Ian Thorpe, the Aussie freestyle great who lived through a doping inquiry that cleared him with a "no case to answer conclusion" back in 2007, has told reporters at the Doha Goals sporting forum that he was "happy" when he heard of the downfall of US cyclist Lance Armstrong. The swimmer congratulated US doping authorities that exposed the seven-time Tour de France winner as a drugs cheat, AFP reported.
“I was happy. It shows that no matter who you are and whatever you do, you can fall,” said Thorpe before paying tribute to the US Anti-Doping Agency (USADA) and its president Travis Tygart, whose investigations uncovered deep deception.

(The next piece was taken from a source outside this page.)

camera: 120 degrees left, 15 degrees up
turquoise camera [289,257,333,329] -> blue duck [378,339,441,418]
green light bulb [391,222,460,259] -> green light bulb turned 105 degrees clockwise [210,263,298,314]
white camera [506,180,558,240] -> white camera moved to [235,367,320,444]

“The culture that reins in the United States and elsewhere is one of the reasons that lead to doping,” said Tygart. “We have also uncovered doping in roller skating, a non-Olympic discipline that has been carrying out very sophisticated doping programs that we have never seen before and was carried out by the fathers and coaches. The fight against doping is at the centre of our debates here in Doha.”

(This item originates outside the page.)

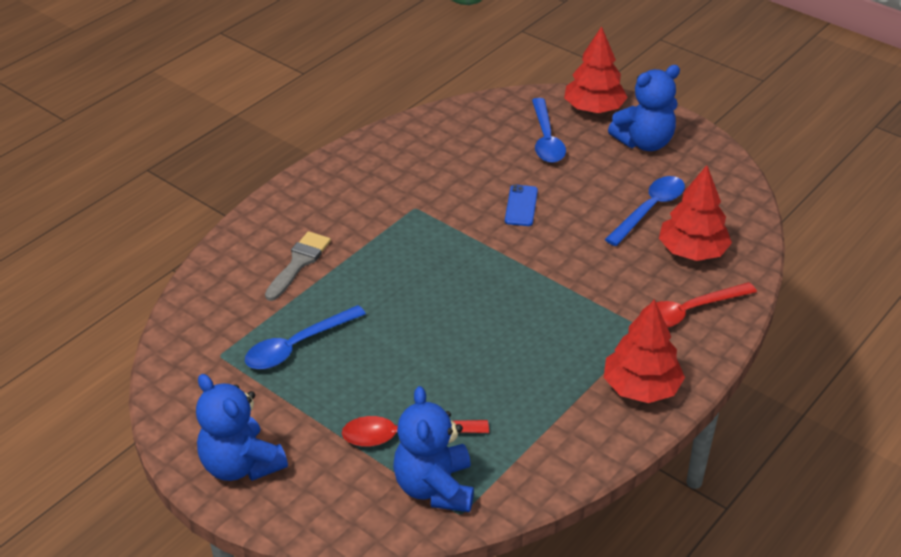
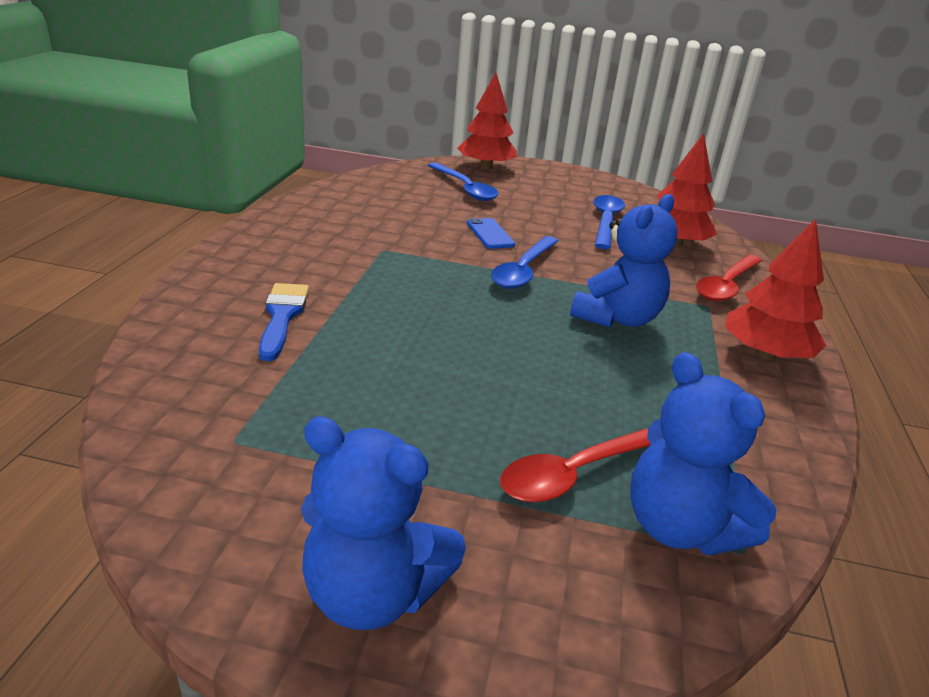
camera: 30 degrees left, 10 degrees down
blue spoon [245,305,366,369] -> blue spoon moved to [491,236,558,289]
grey brush [265,231,331,301] -> blue brush [259,283,309,361]
blue teddy bear [608,65,680,151] -> blue teddy bear moved to [570,194,678,328]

Thorpe added: “It's right that we talk about the possibility of seeing changes introduced to our society across the world of sport. To see doping means that we have not yet managed to protect our people."
For many years, reporters and others who asked how it was possible for Armstrong to achieve what he had in the way that he did, were vilified and accused of mounting a witch hunt. It turned out that they were right. Those who pointed to cheating by the GDR, China, Michelle Smith and others, in the absence of a positive test, were treated to the same. Turned out they were right too.
Athlete biographies, including many in the swimming world, have been revised to erase a line that had Armstrong down as a hero since the cyclist fell from grace.